The next day, Swagger as “Agent Homan” had his sitdown with the ranking gang specialist of the Moscow police, who, well known on the international circuit and a Moscow rep to Interpol, spoke fluent English. They sat in the inspector’s office, glass-enclosed, off the usual bright, impersonal ward of the organized-crime squad on the third floor of Moscow’s central police station.

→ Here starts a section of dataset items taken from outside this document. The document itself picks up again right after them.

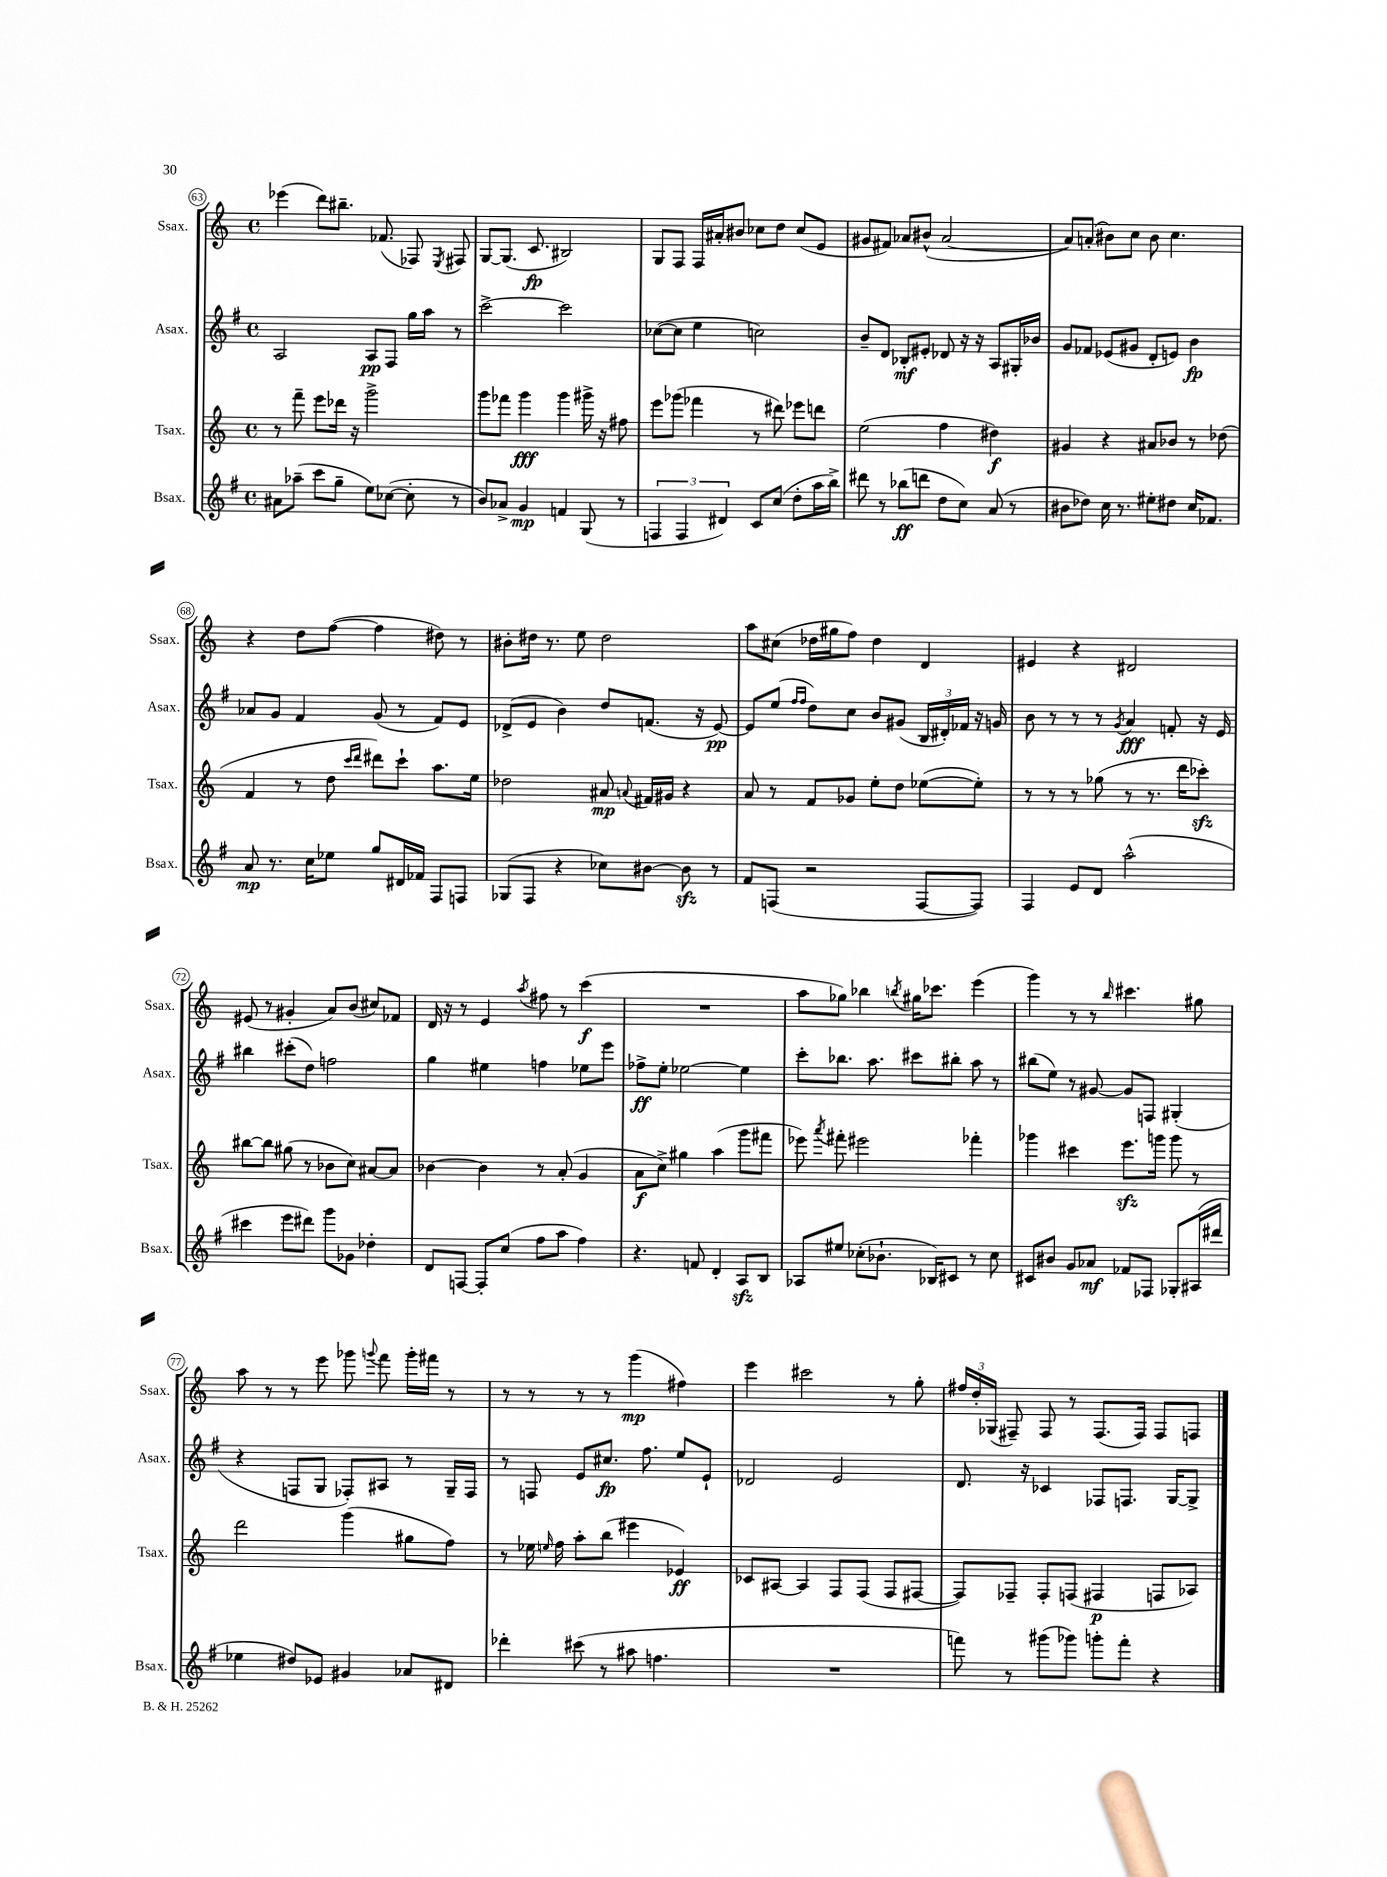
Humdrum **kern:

**kern	**kern	**kern	**kern
*staff4	*staff3	*staff2	*staff1
*clefG2	*clefG2	*clefG2	*clefG2
*k[f#]	*k[]	*k[f#]	*k[]
*M4/4	*M4/4	*M4/4	*M4/4
*met(c)	*met(c)	*met(c)	*met(c)
8a#	8r	2A	(4eee-
(8aa-~	8fff~	.	.
8ccc	8eee	.	8ddd)
8gg~	16ddd-	.	8.bb#~
.	16r	.	.
8ee)	2ggg^	8A	.
.	.	.	(8.f-
([8cc-	.	8F#	.
8cc-']	.	16gg	8F-)
.	.	16aa	.
.	.	.	8qE
8r	.	8r	8F#
=	=	=	=
8b)	8ggg	[2ccc^	[8G
8a-^	8fff-	.	(8.G]
4g	4ggg	.	.
.	.	.	8.c
4f	4ggg	2ccc]	2B#)
(8G	16ggg#^	.	.
.	16r	.	.
8r	8ff#	.	.
=	=	=	=
6F	8eee	([8cc-	8G
.	(8ggg-	8cc-]	8F
6F	.	.	.
.	4fff-	4ee	16F
.	.	.	16a#'
6d#)	.	.	.
.	.	.	8b#
8c	8r	2cc)	8cc-
(8cc	8ddd#)	.	8dd
8dd'	8eee-	.	(8cc-
16aa	8ddd	.	8e
16bb^)	.	.	.
=	=	=	=
8ddd#	(2ee	8b~	8g#
8r	.	8d	8f#)
(8bb-	.	8B-'	8a-
8ddd	.	8e#'	(8b#^^
8dd	4ff	8d-	[2a-
8cc)	.	16r	.
.	.	16r	.
(8a	4dd#)	8A	.
8r	.	16G#'	.
.	.	16b-	.
=	=	=	=
8b#	4g#	8g	8a-])
8dd-)	.	8f-	(8a'
16cc	4r	(8e-	8b#)
8.r	.	.	.
.	.	8g#	8cc
8ee#'	8a#	8d'	8b#
8dd#	8b-	8e)	4.cc
16cc	8r	4b	.
8.f-	.	.	.
.	(8dd-	.	.
=	=	=	=
8a	4f	8a-	4r
8.r	.	8g	.
.	8r	4f#	8dd
16cc	.	.	.
8ee-	8dd	.	([8ff
.	16qqccc	.	.
.	16qqddd	.	.
8gg	8ddd#)	(8g	4ff]
16d#	8ccc`	8r	.
16f-	.	.	.
8F#	8.aa	8f#)	8dd#)
8F	.	8e	8r
.	16ee	.	.
=	=	=	=
(8G-	2dd-	(8d-^	8b#'
8F#	.	8e	16dd#
.	.	.	8.r
4r	.	4b)	.
.	.	.	8ee
8cc-)	8a#	8dd	2dd#
.	8qqa	.	.
[8b#	16f#	(8.f	.
.	16g#	.	.
8b#]	4r	.	.
.	.	16r	.
8r	.	[8e)	.
=	=	=	=
8f#	8a	8e]	8aa
(8F	8r	(8ee	(8cc#
.	.	16qqff#	.
.	.	16qqff#	.
2r	8f	8dd)	16dd-
.	.	.	16gg#
.	8g-	8cc	8ff)
.	8ee'	8b	4dd-
.	8dd	(8g#	.
[8F	([8ee-	24B	4d
.	.	24d#')	.
.	.	24f-	.
8F])	8ee-'])	16r	.
.	.	16g	.
=	=	=	=
4F#	8r	8b	4e#
.	8r	8r	.
8e	8r	8r	4r
8d	(8gg-	8r	.
.	.	8qg	.
(2aa^^	8r	4a	2d#
.	8.r	.	.
.	.	8f'	.
.	16ddd	.	.
.	8ccc-')	16r	.
.	.	16e	.
=	=	=	=
4ccc#	[8bb#	4bb#	(8e#
.	8bb#]	.	8r
8eee	(8gg#	(8ccc#'	4g#'
8ddd#)	8r	8dd)	.
8ggg	8b-	2ff	8a)
8g-	8cc)	.	(8b
4dd-'	[8a#	.	8cc#)
.	8a#]	.	8f-
=	=	=	=
8d	[4b-	4gg	16d
.	.	.	16r
[8F	.	.	8r
8F']	4b-]	4ee#	4e
(8cc	.	.	.
.	.	.	8qaa
8ff#	8r	4ff	8ff#
8aa	(8a'	.	8r
4ff#)	4g	8ee-	(4ccc
.	.	8eee	.
=	=	=	=
4.r	8a	8ff-^	1r
.	8cc^)	8ee'	.
.	4gg#	[2ee-	.
8f	.	.	.
4d'	(4aa	.	.
8A	8ggg	4ee-]	.
8B	8fff#	.	.
=	=	=	=
8A-	8eee-)	8ccc'	8aa
.	8qaaa	.	.
8ee#	8fff#'	8.bb-	8gg-)
(8cc-'	2eee#	.	4bb-
.	.	8.aa	.
8.b-`	.	.	.
.	.	.	8qbb
.	.	8ccc#	16gg#
16B-)	.	.	8.ccc-
8c#	.	8bb#'	.
8r	4fff-'	8aa	(4eee
8cc-	.	8r	.
=	=	=	=
8c#	4ggg-	(8bb#	4ggg)
8b#	.	8ee)	.
8g	4ccc#	8r	8r
8a-	.	[8g#	8r
.	.	.	16qqbb
8f-	8.eee	8g#]	4.ccc#
8F-	.	8F	.
.	16ggg	.	.
8G-'	8ggg	(4G#'	.
(16A#	8r	.	8gg#
16ddd#	.	.	.
=	=	=	=
4ee-	2ddd	4r	8aa
.	.	.	8r
8dd#)	.	8F	8r
8e-	.	8G	8eee
4g#	(4ggg	8F-')	8ggg-
.	.	.	8qqggg
.	.	8A#	8fff
8a-	8gg#	8r	16ggg'
.	.	.	16fff#
8d#	8ff)	16G~	8r
.	.	16F-	.
=	=	=	=
4ddd-'	8r	8r	8r
.	16ee-	8F	8r
.	16qqee	.	.
.	16ff	.	.
(8ccc#	8aa'	8e	8r
8r	(8bb	8.cc#	8r
8aa#	4eee#	.	(4ggg
.	.	8.ff#	.
4.ff	.	.	.
.	4e-)	8ee	4ff#)
.	.	8e`	.
=	=	=	=
1r	8c-	2d-	4eee
.	[8A#	.	.
.	4A#]	.	2ccc#
.	8F	2e	.
.	(8F	.	.
.	8F	.	8r
.	[8F#	.	8gg'
=	=	=	=
8fff)	8F#])	8.d	24ff#
.	.	.	24dd'
.	.	.	(24G-
8r	8F-~	.	8F#~)
.	.	16r	.
(8ggg#	8F-'	4c-	8F#
8ggg-)	(8F	.	8r
8ggg'	4F#	8F-	(8.F#
8fff'	.	8.F	.
.	.	.	16F#)
4r	8F	.	8F#
.	.	[16G	.
.	8A-)	8G^]	8F
==	==	==	==
*-	*-	*-	*-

“This fellow Bodonski, he was a nephew of the Izmaylovskaya boss, or in their language, avtoritet, also a Bodonski,” said the inspector as they looked over the thick Bodonski file and Swagger saw a photo of the man he’d killed. Bodonski had been handsome, dashing, even, with thick sweeps of dark hair and piercing eyes. He must have had the gangster way with women. The last time Swagger had seen him – which was also the first and only – his face had been pancaked into the steering wheel of his car, and what flesh was visible in the nest of crushed plastic and bent steel looked like the rotting fruit of a watermelon smashed against a brick wall. Too bad for him.
“He was a tough guy, very capable,” the inspector continued. “If someone topped him, whoever did it must have been a tough guy in his own right.”
“Inspector,” said Swagger, “he just shot him. It wasn’t a fight. A gun is always tougher than a man. Even a man in a car.”